Following the mass shooting at a grocery store in a predominantly Black neighborhood of Buffalo, N.Y., investigators say they are looking into a document published online filled with rants about race and the "replacement" theory.

The 180-page document, which was allegedly crafted by the Buffalo gunman, included parts lifted from other sources, according to an NPR analysis. Experts say this sort of mimicry is very common among mass shooters.

"It's not uncommon, especially in the neofascist space for people to take other people's work and sort of run with it," Matt Kriner, senior research scholar at the Middlebury Institute's Center on Terrorism, Extremism and Counterterrorism, told NPR.

Kriner contested claims that the gunman's document was full of plagiarized material and instead said the shooter had copied it.

What the Buffalo shooter engaged in with his copying was "the transference of ideas from one violent actor to another," Kriner said.

"So when we're analyzing it, what we're looking for is how much of that narrative is going directly towards the justification of violence that he carried out in Buffalo? And how much does that line up with the justification of violence that we saw in Christchurch and elsewhere," he added.

The 180-page document goes into detail about how an attack would be carried out, even pointing out why the gunman chose the Tops grocery store.

Detailed in the document, the shooter references what is called the "great replacement" — a white supremacist conspiracy theory that argues people of color are being brought into the U.S. and other Western countries to overtake and "replace" white voters.

The gunman who killed 51 worshippers in Christchurch, New Zealand at a mosque in 2019 also believed in this same theory; the suspected shooter at the Buffalo grocery store says the gunman in New Zealand was a source of inspiration.

Heather Williams, a senior policy researcher at the RAND Corporation, told NPR that the white supremacist movement today is simply "post-organizational."

"Most of those who ascribe to these types of violent extremism do not clearly associate themselves with an organized group. This, combined with the fact they can self-radicalize from the internet, complicates prevention," Williams said. "It is hard for law enforcement or others to identify that a person is considering or planning an act of violent extremism, and to prevent that event before it occurs."
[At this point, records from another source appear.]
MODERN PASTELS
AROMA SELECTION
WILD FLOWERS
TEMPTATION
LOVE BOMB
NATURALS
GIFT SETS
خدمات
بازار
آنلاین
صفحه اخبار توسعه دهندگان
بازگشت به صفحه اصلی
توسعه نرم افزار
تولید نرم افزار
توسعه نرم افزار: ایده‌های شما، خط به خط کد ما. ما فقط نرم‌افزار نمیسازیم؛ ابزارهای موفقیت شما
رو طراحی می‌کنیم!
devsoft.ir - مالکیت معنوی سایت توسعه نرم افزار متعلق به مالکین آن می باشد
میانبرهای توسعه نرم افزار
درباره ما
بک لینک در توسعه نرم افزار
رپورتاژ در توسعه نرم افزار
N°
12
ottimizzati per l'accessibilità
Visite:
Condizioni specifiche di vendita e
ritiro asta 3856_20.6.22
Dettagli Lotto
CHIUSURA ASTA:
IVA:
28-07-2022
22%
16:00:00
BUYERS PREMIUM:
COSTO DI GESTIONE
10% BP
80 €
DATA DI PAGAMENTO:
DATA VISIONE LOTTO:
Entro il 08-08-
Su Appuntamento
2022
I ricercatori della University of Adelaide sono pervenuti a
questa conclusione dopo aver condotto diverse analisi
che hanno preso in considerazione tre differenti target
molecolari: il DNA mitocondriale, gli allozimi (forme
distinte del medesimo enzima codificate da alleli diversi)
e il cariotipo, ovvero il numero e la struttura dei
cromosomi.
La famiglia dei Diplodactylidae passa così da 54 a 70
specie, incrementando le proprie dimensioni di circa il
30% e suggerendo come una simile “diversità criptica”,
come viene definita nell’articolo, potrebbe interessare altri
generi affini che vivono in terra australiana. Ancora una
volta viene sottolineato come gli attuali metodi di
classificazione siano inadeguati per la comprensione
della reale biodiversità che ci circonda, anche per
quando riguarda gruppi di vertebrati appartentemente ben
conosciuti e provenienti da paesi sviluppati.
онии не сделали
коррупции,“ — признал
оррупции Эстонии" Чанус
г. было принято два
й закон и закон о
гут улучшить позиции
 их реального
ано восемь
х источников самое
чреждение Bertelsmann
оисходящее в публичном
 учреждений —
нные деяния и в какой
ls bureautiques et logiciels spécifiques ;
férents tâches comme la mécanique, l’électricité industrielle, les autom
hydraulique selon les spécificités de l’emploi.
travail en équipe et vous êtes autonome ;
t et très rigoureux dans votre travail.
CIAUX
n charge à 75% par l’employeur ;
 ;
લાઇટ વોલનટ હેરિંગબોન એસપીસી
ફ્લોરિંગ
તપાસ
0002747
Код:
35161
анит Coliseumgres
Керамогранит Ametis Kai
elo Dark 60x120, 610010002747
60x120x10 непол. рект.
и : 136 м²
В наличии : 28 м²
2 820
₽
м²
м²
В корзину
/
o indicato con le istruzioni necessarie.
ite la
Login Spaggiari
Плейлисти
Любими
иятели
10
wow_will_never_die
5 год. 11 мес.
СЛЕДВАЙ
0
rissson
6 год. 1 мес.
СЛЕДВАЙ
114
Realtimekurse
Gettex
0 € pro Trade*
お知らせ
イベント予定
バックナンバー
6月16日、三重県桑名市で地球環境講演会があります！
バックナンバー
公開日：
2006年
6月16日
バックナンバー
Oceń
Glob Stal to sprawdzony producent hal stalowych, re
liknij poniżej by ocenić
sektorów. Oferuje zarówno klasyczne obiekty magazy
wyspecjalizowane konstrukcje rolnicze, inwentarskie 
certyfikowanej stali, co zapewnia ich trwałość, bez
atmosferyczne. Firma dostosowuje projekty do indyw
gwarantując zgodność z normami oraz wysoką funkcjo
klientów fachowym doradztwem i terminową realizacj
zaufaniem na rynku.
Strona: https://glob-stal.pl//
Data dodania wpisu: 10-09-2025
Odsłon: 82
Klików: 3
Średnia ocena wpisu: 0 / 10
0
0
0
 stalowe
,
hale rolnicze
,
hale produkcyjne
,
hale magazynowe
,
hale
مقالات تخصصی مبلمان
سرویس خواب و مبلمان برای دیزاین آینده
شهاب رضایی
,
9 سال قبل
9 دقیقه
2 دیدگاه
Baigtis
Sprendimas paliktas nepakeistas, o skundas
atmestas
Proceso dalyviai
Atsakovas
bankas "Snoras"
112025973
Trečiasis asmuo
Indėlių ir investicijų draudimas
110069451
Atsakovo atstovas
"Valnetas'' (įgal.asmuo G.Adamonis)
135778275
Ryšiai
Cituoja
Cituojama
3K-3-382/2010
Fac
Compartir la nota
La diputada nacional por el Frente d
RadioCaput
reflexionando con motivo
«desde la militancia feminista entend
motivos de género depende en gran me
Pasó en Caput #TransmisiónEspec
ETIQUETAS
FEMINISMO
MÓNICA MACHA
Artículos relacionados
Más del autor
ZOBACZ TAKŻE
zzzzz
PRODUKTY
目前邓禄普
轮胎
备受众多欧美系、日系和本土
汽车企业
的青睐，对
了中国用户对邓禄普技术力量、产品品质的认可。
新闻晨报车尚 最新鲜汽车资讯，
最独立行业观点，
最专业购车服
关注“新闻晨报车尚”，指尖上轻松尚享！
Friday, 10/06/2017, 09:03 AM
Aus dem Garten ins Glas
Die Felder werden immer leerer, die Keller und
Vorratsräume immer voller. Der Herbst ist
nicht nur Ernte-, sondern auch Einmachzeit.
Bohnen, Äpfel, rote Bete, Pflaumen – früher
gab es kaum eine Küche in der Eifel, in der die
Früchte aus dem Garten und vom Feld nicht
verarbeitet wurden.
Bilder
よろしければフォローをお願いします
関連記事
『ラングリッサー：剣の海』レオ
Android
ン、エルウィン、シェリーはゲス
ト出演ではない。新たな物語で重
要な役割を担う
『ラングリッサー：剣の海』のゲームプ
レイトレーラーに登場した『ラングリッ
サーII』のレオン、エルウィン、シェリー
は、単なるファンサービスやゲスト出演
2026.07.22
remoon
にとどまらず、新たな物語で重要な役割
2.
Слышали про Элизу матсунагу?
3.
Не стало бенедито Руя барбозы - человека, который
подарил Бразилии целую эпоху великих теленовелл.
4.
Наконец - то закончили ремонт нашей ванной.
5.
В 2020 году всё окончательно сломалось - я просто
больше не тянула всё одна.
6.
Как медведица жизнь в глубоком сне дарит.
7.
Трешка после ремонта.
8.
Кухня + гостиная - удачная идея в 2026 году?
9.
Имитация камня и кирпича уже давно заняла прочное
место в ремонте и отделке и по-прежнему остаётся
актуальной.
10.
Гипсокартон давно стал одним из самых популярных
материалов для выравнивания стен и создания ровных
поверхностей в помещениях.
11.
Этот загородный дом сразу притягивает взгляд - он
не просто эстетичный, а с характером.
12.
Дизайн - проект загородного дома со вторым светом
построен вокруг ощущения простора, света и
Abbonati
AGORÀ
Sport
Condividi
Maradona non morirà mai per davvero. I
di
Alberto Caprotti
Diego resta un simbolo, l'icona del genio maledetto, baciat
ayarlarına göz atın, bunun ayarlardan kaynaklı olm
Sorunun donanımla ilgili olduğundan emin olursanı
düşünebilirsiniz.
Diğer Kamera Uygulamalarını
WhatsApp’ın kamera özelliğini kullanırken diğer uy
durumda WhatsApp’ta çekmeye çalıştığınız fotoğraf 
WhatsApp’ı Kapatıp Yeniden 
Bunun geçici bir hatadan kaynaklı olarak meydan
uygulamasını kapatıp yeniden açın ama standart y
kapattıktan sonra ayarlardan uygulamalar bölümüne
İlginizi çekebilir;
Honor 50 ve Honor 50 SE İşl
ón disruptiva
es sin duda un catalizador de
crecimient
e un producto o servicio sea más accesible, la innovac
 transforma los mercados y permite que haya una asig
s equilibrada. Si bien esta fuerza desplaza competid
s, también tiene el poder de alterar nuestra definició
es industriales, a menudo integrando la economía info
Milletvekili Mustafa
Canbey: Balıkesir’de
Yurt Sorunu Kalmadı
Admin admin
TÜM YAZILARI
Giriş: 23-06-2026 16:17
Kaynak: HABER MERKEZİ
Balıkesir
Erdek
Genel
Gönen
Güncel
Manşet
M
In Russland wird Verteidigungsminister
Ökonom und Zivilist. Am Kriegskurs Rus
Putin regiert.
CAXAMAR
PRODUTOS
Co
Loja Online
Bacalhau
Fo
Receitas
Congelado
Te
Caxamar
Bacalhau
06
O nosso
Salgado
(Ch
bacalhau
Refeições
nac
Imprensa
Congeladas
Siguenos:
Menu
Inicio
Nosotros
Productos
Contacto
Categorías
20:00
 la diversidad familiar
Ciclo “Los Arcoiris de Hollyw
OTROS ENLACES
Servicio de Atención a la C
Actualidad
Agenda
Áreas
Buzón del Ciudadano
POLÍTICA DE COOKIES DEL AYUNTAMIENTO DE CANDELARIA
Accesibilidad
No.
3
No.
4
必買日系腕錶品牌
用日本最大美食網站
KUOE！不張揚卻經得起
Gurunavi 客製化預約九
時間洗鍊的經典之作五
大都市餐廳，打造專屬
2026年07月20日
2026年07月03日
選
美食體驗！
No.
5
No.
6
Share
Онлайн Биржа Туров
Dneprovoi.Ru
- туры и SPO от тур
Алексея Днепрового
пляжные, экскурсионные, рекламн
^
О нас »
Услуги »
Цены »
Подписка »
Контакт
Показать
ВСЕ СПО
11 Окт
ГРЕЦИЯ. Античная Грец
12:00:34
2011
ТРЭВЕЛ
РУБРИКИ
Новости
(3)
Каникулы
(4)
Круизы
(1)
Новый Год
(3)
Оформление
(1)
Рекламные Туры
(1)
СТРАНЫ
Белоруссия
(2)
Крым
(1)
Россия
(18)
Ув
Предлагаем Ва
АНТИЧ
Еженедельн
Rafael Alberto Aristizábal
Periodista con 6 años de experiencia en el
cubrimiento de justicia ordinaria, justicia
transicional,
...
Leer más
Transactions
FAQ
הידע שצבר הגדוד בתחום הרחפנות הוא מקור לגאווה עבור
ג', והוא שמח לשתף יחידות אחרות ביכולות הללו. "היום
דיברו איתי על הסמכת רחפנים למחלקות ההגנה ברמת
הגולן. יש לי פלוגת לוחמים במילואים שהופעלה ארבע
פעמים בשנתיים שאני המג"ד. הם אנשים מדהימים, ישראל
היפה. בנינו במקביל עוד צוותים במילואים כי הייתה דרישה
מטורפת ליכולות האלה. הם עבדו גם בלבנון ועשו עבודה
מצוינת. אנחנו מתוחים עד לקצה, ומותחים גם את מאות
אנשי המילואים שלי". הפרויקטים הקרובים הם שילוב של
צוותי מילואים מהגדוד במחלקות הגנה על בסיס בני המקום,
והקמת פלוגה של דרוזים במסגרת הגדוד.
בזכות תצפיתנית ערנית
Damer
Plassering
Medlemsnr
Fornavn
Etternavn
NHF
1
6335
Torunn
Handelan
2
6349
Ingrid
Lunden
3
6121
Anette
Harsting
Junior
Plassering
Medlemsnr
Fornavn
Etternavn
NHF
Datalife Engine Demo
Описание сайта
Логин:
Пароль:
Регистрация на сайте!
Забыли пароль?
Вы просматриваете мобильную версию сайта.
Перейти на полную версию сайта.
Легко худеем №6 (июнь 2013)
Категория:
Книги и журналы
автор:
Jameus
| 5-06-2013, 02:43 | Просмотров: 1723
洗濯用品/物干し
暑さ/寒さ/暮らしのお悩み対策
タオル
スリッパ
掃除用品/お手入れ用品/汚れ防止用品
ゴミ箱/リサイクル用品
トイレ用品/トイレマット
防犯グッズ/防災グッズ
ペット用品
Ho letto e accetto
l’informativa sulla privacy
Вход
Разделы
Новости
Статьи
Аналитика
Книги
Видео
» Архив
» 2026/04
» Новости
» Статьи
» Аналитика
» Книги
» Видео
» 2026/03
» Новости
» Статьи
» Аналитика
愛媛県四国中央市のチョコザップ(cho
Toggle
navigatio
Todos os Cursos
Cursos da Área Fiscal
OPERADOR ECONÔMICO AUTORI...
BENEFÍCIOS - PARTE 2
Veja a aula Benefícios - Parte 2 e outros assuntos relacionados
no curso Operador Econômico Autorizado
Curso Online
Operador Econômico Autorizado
The 18-year-old suspect has been charged with first-degree murder, as authorities say they are investigating the attack in Buffalo as a racially motivated hate crime and are considering a terrorism charge.

The FBI, separately, is investigating the incident as a hate crime and racially motivated violent extremism.

The similarity between the Buffalo shooter's alleged document and those from other extremists has left Kriner concerned.

"I think we're likely to see additional individuals popping up and doing something like this, possibly citing him, possibly citing Christchurch again, and what we're going to probably see is that they're very similar in nature in terms of what images they put on their weapons and on themselves, what they say why they're doing it and the manifestos they write," he said. "I think the primary thing we can do right now is to identify the actors for what they are."